14.05.2007

The stigma of mental illness

The most disturbing part of my volunteer placement was seeing first hand the stigma that faces patients with mental illness. We are only just beginning to overcome this in Australia, so it is unreasonable to expect any difference in Nepal (their health care system, in my rudimentary assessment, is some 30 years behind ours).

 

A 30 year old woman who had suffered depression for fifteen years came in to see me. She was chronically suicidal, and the tragedy was that she was not even on antidepressants. I suspect she can’t afford to pay for them, but I never quite found out why. She lived at home and was constantly being abused verbally (and possibly physically) by her family. There was little I could do for her except for to prescribe her some B complex syrup, in the hope that this helped her mood. My interpreter seemed quite keen on getting her out of the room as quickly as possible. Later, she admitted that she was “afraid of mental patients” because once she had “seen a madman and he had a brick in his hand”. This is a well-educated young woman we are talking about as well. She didn’t even understand that being “mad” was quite different to being depressed, and told me quite authoritatively that “there are no medicines to treat depression here”.

 

Later, a young man came in with epilepsy.
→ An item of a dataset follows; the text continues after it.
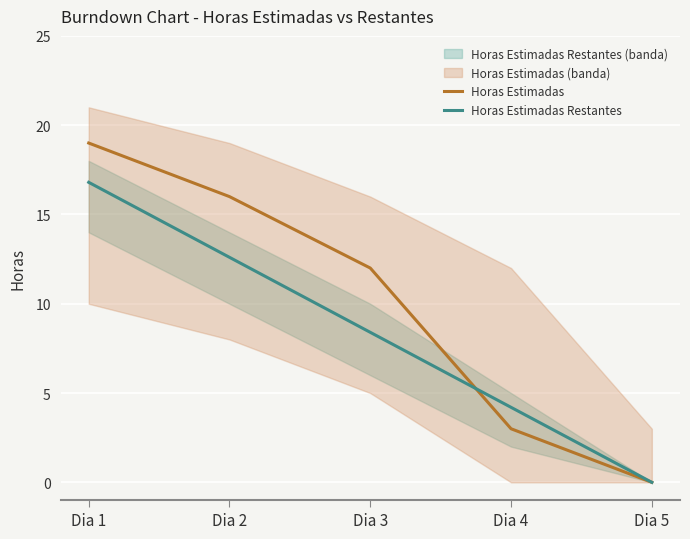

True or false: Horas Estimadas has more than 0 interior local peaks.

False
He had seizures twice a month, said my interpreter, and she was under the impression that these coincided with the full moon and the new moon. “It is often the way with epilepsy”, she said. She told me that he had gone to the “mental hospital” to receive treatment for his epilepsy, and when I asked why (I would have sent a patient to a neurologist) she told me “It’s because epilepsy is a mental problem”.

 

These patients have nothing. They have no family support, as they are shunned by society and their family is greatly ashamed of them. They have little or no access to counseling or psychological treatment. They don’t even have access to proper psychiatric care. They languish as pariahs and have no future. The suicide rate is high here. What I saw was tragic and I felt completely impotent in my inability to help.